Reproduce exactly, and only, the lines running from the start of the entries below to the line containing "(65, 367) none".

'''

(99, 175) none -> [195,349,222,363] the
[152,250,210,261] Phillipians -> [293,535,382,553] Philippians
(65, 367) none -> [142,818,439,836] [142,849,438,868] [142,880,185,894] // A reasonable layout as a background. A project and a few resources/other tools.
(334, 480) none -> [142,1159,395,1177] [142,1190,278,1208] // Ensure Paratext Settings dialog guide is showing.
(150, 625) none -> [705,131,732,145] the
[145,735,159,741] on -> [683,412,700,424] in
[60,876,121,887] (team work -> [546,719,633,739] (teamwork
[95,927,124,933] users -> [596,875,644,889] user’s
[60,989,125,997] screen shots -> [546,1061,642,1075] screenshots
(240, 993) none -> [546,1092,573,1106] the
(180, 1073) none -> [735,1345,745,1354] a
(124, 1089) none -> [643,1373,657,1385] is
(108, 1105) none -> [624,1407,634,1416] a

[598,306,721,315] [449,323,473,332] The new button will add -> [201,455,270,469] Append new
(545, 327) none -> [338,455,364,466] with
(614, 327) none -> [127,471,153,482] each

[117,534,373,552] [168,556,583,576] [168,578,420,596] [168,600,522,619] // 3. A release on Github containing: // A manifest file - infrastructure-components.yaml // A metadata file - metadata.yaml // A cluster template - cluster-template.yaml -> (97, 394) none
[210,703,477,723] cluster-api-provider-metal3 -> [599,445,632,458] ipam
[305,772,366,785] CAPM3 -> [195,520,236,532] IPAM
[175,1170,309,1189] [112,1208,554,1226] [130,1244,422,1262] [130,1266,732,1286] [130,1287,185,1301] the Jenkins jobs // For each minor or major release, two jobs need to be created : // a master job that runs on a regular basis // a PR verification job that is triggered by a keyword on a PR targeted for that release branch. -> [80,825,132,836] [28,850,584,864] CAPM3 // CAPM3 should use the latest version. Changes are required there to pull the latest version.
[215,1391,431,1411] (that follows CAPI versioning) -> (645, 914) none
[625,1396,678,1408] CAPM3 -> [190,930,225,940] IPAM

'''

> ANSWER TO THIS PROBLEM
(99, 175) none -> [195,349,222,363] the
[152,250,210,261] Phillipians -> [293,535,382,553] Philippians
(65, 367) none -> [142,818,439,836] [142,849,438,868] [142,880,185,894] // A reasonable layout as a background. A project and a few resources/other tools.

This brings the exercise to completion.